Given data |
--*--

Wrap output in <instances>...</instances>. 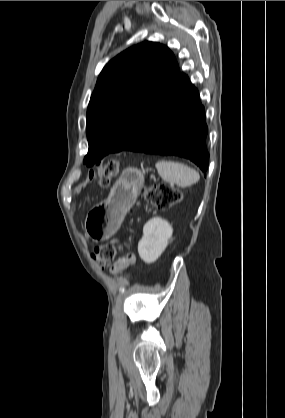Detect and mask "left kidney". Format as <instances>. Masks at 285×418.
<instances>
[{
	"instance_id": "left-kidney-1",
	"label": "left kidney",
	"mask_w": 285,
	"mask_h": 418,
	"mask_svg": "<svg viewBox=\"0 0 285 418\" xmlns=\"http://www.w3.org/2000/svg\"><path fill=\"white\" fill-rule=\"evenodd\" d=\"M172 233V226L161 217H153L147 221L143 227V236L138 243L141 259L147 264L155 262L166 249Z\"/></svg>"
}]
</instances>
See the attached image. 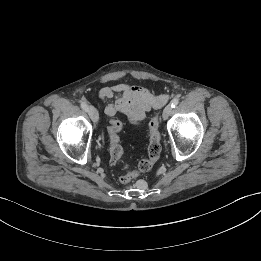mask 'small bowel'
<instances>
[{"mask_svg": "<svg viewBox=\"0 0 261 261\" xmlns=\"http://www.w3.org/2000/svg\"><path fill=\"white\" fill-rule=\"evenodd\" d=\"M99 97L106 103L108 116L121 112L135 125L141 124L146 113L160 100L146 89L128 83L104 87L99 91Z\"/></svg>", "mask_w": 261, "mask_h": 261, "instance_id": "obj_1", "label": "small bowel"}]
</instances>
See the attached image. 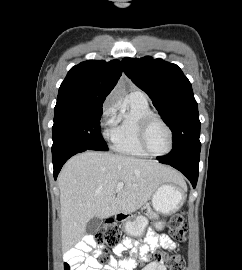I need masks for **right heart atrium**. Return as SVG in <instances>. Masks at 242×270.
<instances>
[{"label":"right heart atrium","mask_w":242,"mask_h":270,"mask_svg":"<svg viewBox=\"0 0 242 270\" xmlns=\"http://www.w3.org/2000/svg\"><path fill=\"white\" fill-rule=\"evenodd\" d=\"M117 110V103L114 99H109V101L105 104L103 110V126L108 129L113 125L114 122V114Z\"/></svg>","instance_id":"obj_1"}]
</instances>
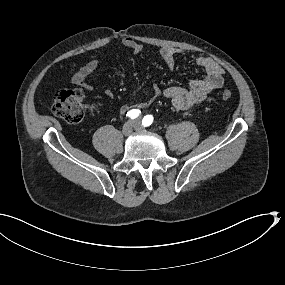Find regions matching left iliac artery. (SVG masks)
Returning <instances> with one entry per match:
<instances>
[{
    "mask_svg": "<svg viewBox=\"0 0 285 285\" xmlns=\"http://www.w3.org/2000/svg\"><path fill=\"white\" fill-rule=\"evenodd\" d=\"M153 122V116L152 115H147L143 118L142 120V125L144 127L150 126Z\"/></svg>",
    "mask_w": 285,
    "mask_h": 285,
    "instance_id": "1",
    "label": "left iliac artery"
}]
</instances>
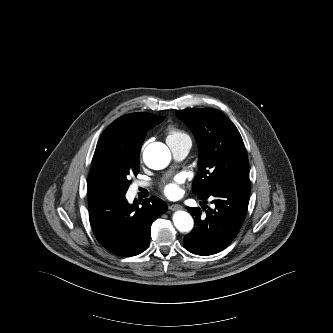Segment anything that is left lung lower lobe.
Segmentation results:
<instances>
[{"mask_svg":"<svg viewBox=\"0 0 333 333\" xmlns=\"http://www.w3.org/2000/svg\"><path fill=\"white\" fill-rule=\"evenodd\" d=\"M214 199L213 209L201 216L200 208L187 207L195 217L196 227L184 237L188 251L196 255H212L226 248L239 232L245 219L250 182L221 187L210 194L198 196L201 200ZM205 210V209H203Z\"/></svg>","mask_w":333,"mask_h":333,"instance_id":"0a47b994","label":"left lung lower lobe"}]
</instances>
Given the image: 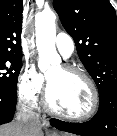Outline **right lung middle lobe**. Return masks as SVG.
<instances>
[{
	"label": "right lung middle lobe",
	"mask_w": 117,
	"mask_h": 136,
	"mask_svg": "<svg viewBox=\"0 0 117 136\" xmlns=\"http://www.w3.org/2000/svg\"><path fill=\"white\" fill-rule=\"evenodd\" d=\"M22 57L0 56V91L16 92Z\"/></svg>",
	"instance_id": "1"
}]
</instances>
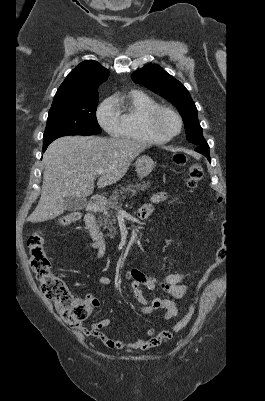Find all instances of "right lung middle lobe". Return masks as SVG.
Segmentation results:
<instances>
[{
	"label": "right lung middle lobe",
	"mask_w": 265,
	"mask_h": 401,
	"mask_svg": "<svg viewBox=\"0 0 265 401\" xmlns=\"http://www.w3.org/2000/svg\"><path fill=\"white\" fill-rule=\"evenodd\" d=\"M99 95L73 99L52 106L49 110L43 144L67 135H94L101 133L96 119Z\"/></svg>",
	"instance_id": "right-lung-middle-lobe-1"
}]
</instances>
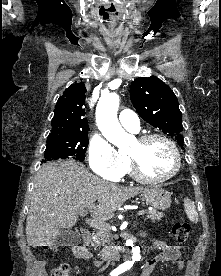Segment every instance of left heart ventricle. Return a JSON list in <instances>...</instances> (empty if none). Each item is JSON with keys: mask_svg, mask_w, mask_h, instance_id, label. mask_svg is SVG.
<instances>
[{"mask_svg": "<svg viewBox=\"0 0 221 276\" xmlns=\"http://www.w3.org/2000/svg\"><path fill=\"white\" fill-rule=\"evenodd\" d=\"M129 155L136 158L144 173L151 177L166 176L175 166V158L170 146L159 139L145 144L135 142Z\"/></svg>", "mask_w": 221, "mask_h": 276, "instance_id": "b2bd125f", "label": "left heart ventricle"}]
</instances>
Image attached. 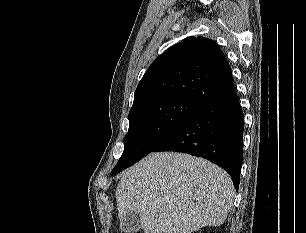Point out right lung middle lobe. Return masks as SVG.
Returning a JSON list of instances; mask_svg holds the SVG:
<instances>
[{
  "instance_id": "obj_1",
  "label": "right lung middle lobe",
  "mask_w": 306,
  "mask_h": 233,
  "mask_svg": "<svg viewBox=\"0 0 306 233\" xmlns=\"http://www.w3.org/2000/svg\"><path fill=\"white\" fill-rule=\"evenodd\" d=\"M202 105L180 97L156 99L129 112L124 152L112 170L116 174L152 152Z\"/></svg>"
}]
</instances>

--*--

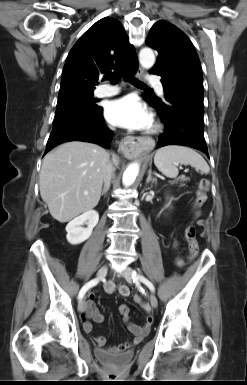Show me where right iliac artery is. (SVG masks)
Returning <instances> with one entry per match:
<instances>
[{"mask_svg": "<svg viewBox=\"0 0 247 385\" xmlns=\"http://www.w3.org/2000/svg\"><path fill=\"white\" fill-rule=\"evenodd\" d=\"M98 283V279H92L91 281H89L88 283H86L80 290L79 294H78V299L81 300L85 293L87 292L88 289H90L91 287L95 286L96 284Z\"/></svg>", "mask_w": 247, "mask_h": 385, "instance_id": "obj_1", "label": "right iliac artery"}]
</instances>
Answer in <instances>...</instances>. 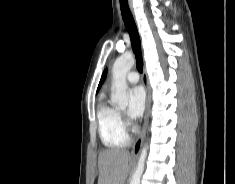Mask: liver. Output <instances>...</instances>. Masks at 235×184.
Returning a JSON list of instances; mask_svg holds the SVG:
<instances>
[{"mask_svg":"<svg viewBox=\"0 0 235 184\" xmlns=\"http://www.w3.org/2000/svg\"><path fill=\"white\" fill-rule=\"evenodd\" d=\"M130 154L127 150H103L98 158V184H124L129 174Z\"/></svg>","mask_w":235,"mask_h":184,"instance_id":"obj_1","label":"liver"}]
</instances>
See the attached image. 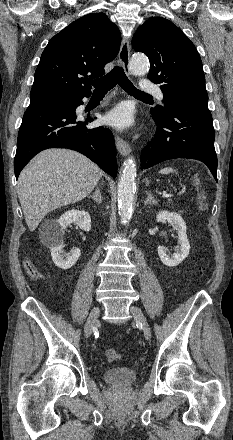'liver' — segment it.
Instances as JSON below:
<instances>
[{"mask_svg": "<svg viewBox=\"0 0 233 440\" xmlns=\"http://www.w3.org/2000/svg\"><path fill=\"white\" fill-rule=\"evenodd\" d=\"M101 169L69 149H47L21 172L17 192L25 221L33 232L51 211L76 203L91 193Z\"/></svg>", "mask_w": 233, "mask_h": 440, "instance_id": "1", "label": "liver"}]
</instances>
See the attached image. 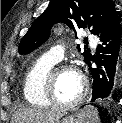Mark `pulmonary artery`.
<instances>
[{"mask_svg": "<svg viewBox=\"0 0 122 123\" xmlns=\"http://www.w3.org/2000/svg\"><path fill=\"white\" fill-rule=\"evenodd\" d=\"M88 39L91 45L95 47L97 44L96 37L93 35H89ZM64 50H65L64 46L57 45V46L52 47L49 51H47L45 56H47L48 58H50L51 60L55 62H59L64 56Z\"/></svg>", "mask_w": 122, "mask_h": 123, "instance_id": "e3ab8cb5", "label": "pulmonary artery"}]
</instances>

--*--

Task objective | Rewrite the material from the line with "Find regions matching" to the line with "122V116L152 115H147L143 118L142", substituting "right iliac artery" for "left iliac artery" and keeping everything else the same. Leave the pictures out of your answer.

Solution to this exercise |
Find regions matching right iliac artery. (SVG masks)
Returning <instances> with one entry per match:
<instances>
[{
    "mask_svg": "<svg viewBox=\"0 0 285 285\" xmlns=\"http://www.w3.org/2000/svg\"><path fill=\"white\" fill-rule=\"evenodd\" d=\"M153 122V116L152 115H147L143 118L142 120V125L144 127L150 126Z\"/></svg>",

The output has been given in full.